Taking it 1 day at a time
I have recently been researching a lot of CBT techniques and have found them to have been extremely helpful, in both my own development and when working with clients. I now live my life in 30 minute segments. I have an A4 sheet for each day that goes from 8am through to 1am. This allows me to plan my day and to also record everything I am doing.
It is easy for time to slip away or to say you are too busy to do something. By monitoring your life in 30 minute segments, it really allows you to see your own patterns. I have been doing this now for a month and I have been extremely productive as a result. When you can actually see your progress in a written form it makes you want to improve and take on larger challenges. I have this sheet if anyone would like it. Please email me at hypnomatt@puatraining.com and put “daily planner” in the subject bar and I will fire it over. I will also try and upload it here at some point.
Taking care of your body
Loneliness and lethargy seem to go hand in hand. “I want to go out and meet people but I am too tired”. Hush now. Time to start taking care of yourself. Look at your diet, does it consist on take aways or healthy foods? Do you take pride in your appearance? Is the only exercise you do “internet related?” is so then you need to start to take a long look at your diet, appearance and lifestyle. You need to use energy to make energy, yet this is not going to be pleasant at first but you will start to see the benefits.
Planning future events
What are you doing next weekend? Do you have anything planned for evenings this week after work? If not then this is an area you need to get on. An amazing resource than I can not endorse enough is www.meetup.com. This is an amazing place to meet people who are doing activities that you want to do. Just visit the site and check it out.
“Fail to plan and plan to fail”, is a quote my business mentor once told me. You need to put time and effort into your social life and take it seriously. Planning is an essential part of avoiding being lonely. When you plan things in advance it gives you things to look forward to, which in turn raises your happiness set point (this is another thing I will write about in future).
Have photo of happy memories
When we think of the past we often think about all the things that have gone wrong. We can forget the amazing times we have had as our thought processes become more and more negative. Instead of always scanning for negative issues, we can actually start to train our brain to think more positively. I am NOT talking about tree hugging hippy crap, I am talking about a new area of research called “Positive Psychology”.
One technique of thinking more positively is to have photos on display all the time reminding you of great times of your life. I recently purchased 2 photo wall hangers (see pic) which hold 20 photos on each side. I am printing off great pictures that are tucked away hidden on my phone and hard drive and putting them where I can see them every day.

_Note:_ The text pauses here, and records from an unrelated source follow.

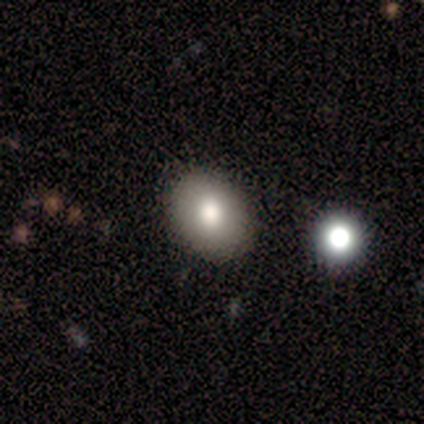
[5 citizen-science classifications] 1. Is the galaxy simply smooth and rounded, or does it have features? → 100% smooth, 0% featured or disk, 0% star or artifact.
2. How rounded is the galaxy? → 60% in between, 40% round, 0% cigar-shaped.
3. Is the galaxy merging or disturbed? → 100% none, 0% minor disturbance, 0% major disturbance, 0% merger.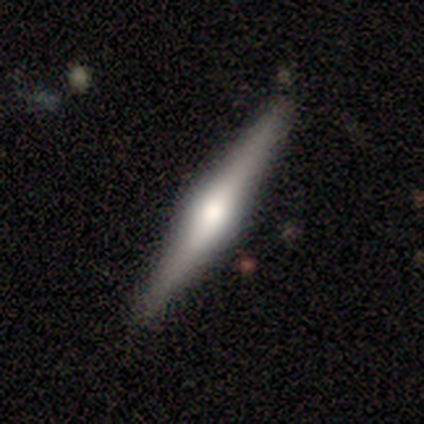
Smooth or featured? featured or disk (100%)
Edge-on disk? yes (100%)
Edge-on bulge? rounded (100%)
Merging? none (80%)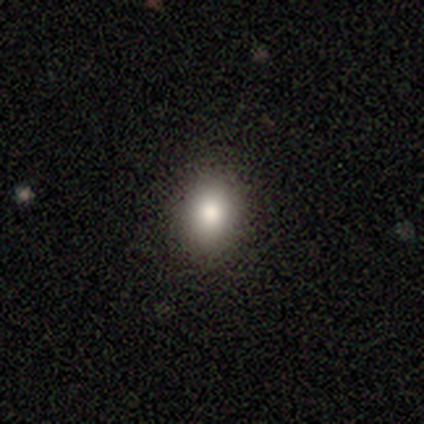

If you don’t have any pictures to print, then ask your friends if they have any of you in them. If this isn’t the case, then get a camera and get your ass to cool places and start clicking. Reading that last sentence back actually made me cringe.
The pictures don’t have to be of you, they can be of places you have been instead (some people don’t like having their picture taken). The pictures can also be of friends, both old and new. I love London and I love taking pictures on my phone. Make this a practice in your life and if possible try to make the pictures as colourful as possible. Also try to hang the pictures above eye level so you have to look up at them. The colour and position of pictures has psychological impacts, i.e. they make you feel better when looking at them.
Ban your biggest vice
A great exercise is self control and getting you our meeting new people is to ban your biggest vice or vices. My biggest vices are alcohol and using my laptop. On my birthday (24th March) I decided to stop drinking, this has had a massive impact on my life. I thought it was going to be really hard, it has in fact been really easy. Because I made such a big change it actually changed my activities and who I hang around with.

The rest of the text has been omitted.